Concussions end Kris Chucko's hockey career Add to ...

Kris Chucko, a former Calgary Flames first-round pick, has decided to retire due to concussions.

The 25-year-old winger, selected selected 24th overall by the Flames in 2004, suffered two concussions that he knows of.

“My decision was based on how I felt, how crappy I felt for and have felt for the last 11 to 12 months, and the six or seven months (after) the first one,” Chucko said from his home in Minnesota. “When you sit at home with a headache for six or seven months straight, the decision doesn't come too hard.

“It was one of those things where I basically buried myself in a cage for two years because I couldn't do anything and I started to think `Is this really worth it?“’

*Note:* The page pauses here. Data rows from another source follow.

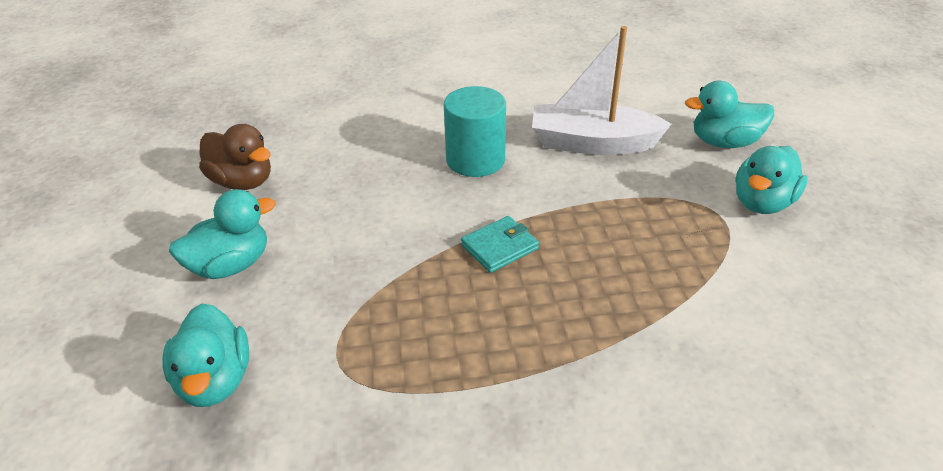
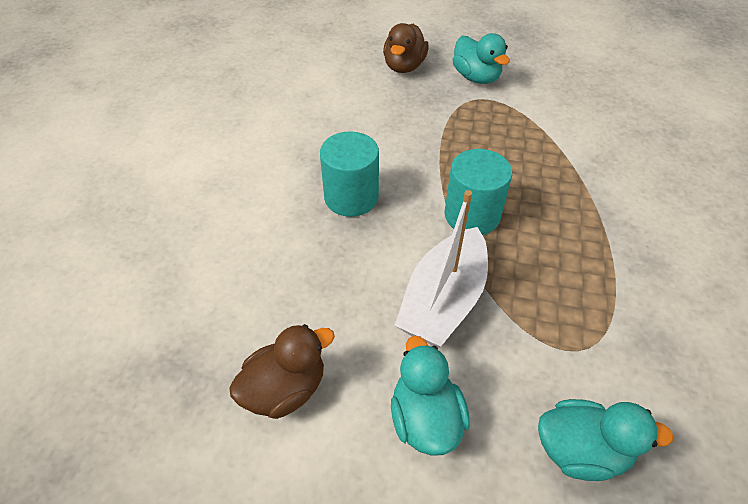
camera: 70 degrees left, 10 degrees up
(499, 247) = (472, 215): turquoise wallet -> turquoise cylinder
(592, 143) = (368, 125): white boat -> white boat (443, 300)
(724, 142) = (404, 66): turquoise duck -> brown duck

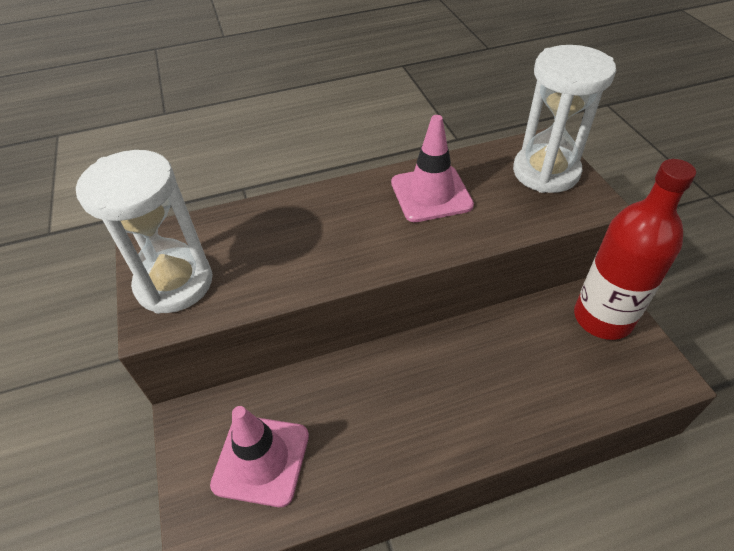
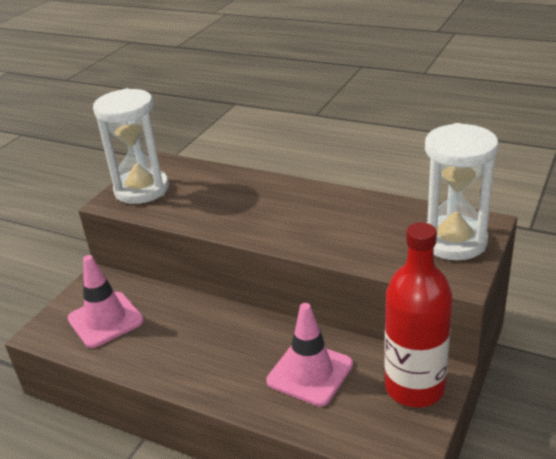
camera: 45 degrees right, 15 degrees down
(431, 194) = (346, 215): pink traffic cone -> pink traffic cone (310, 373)

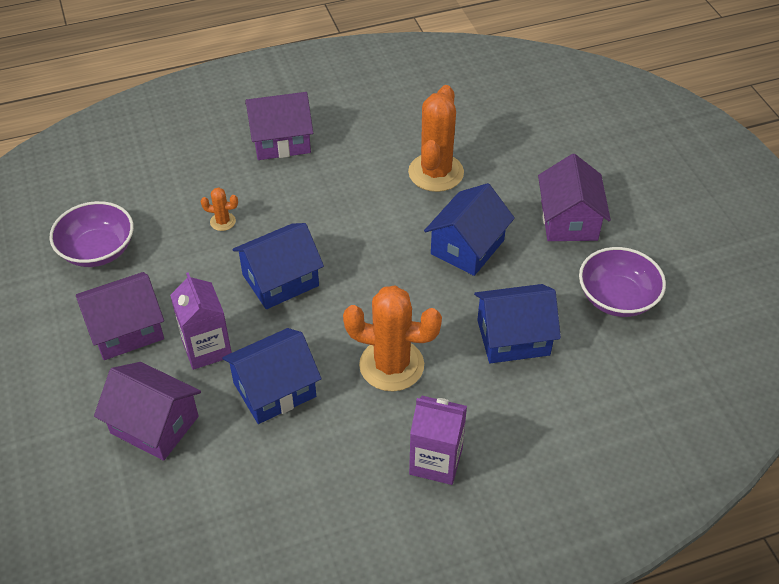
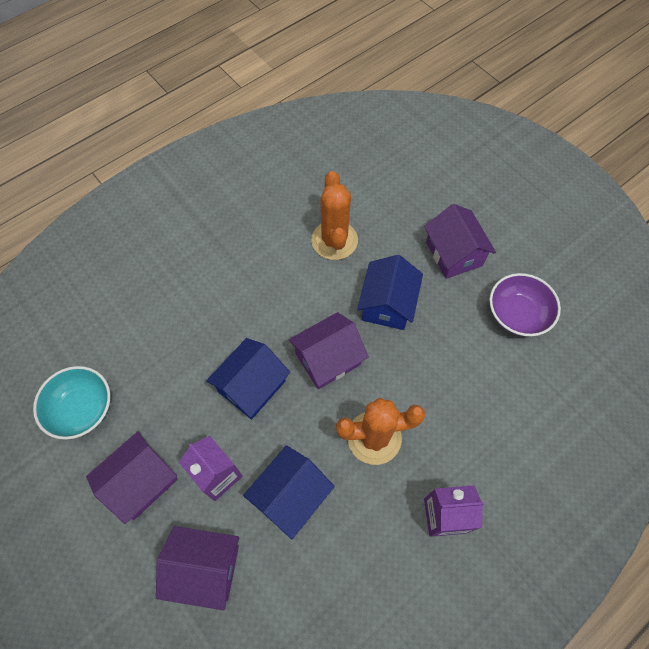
camera: 20 degrees left, 15 degrees up
(97, 250) = (82, 409): purple bowl -> turquoise bowl
(223, 222) = (179, 344): orange cactus -> none
(281, 141) = (196, 247): purple house -> purple house (328, 359)
(513, 337) = (456, 378): blue house -> none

Chucko played just 43 games for the Abbotsford Heat, the Flames' farm team — 41 games in 2009-10 and two in 2010-11.

He has not played since suffering his second concussion in October 2010 during a game in Milwaukee. Heat teammate Bryan Cameron missed his target on a hit, and instead connected with the 6-foot-2, 198-pound Chucko.

The impact aggravated a neck injury sustained when he got the first concussion during the 2009-10 season.

“If you took out a concussion symptoms chart I was feeling pretty much all of them,” said Chucko, a native of Burnaby, B.C. “Dizziness, vision, sensitivity to light, sensitivity to sound, nausea, sickness — you can go right down the list to the very bottom, other than memory.

“On the second hit my neck just deteriorated, I can't lift a heavy bag of groceries yet, so I'm not working out or lifting weights cause I get these shooting pains down the back of my neck and it's pretty uncomfortable.”

Chucko played in two career NHL games, both with the Flames, during the 2008-09 season.

He also spent two seasons with the Flames' former AHL affiliate in Quad Cities, Ill., and one with the Omaha Ak-Sar-Ben Knights.

“I'd miss (hockey), if I was completely healthy,” Chucko said. “I always say if I had knee surgery this summer and I wasn't playing hockey, I would miss it like heck. There's a lot that I miss — I miss competing, being with the guys doing all that stuff. (However), I don't miss having the headache every day and I don't miss wondering if I'm ever going to get better. I don't miss worrying about my health.”

Chucko returned to the ice late last season skating on his own with the lights turned down at the Abbotsford Entertainment and Sports Centre.

“It was around the end of the season, I wanted to see how it went,” he said. “But I got the concussion in October and then February and March, I still had headaches basically every day. It got to a point where I had thought about what was next obviously cause I wasn't sure if it was ever going away.”

Chucko admits the research conducted at Boston University — which revealed three former NHLers (Rick Martin, Bob Probert and Reggie Fleming) all suffered from chronic traumatic encephalopathy (CTE), a disease known to cause cognitive decline, behavioural abnormalities and dementia as a result of head trauma — helped him make his decision.

“Obviously it's not something you want,” he said. “I hope that I stopped early enough, I guess. That was part of my thought, I love hockey, but I love life too.”

After two seasons with the Salmon Arm Silverbacks of the BCHL, Chucko accepted a scholarship to the University of Minnesota. In 76 games, over two seasons, the right-winger had 14 goals and 34 points before turning pro in 2006-07.

Chucko, who married longtime girlfriend Lauren in the summer, has since returned to the University of Minnesota to resume his business management degree, which he hopes to complete by September 2012.

As for what's after that, he's still uncertain.

“When you're playing hockey, you always know there's going to be life after hockey, but you don't really plan for it, especially at 25,” said Chucko.

“The nice part about being in school is I'm not jumping into a job where I might not enjoy so I have this year and a half to kind of really understand what I like, find out what excites me and I got to find whatever passion I had for hockey, I got to find something that I feel the same way about.”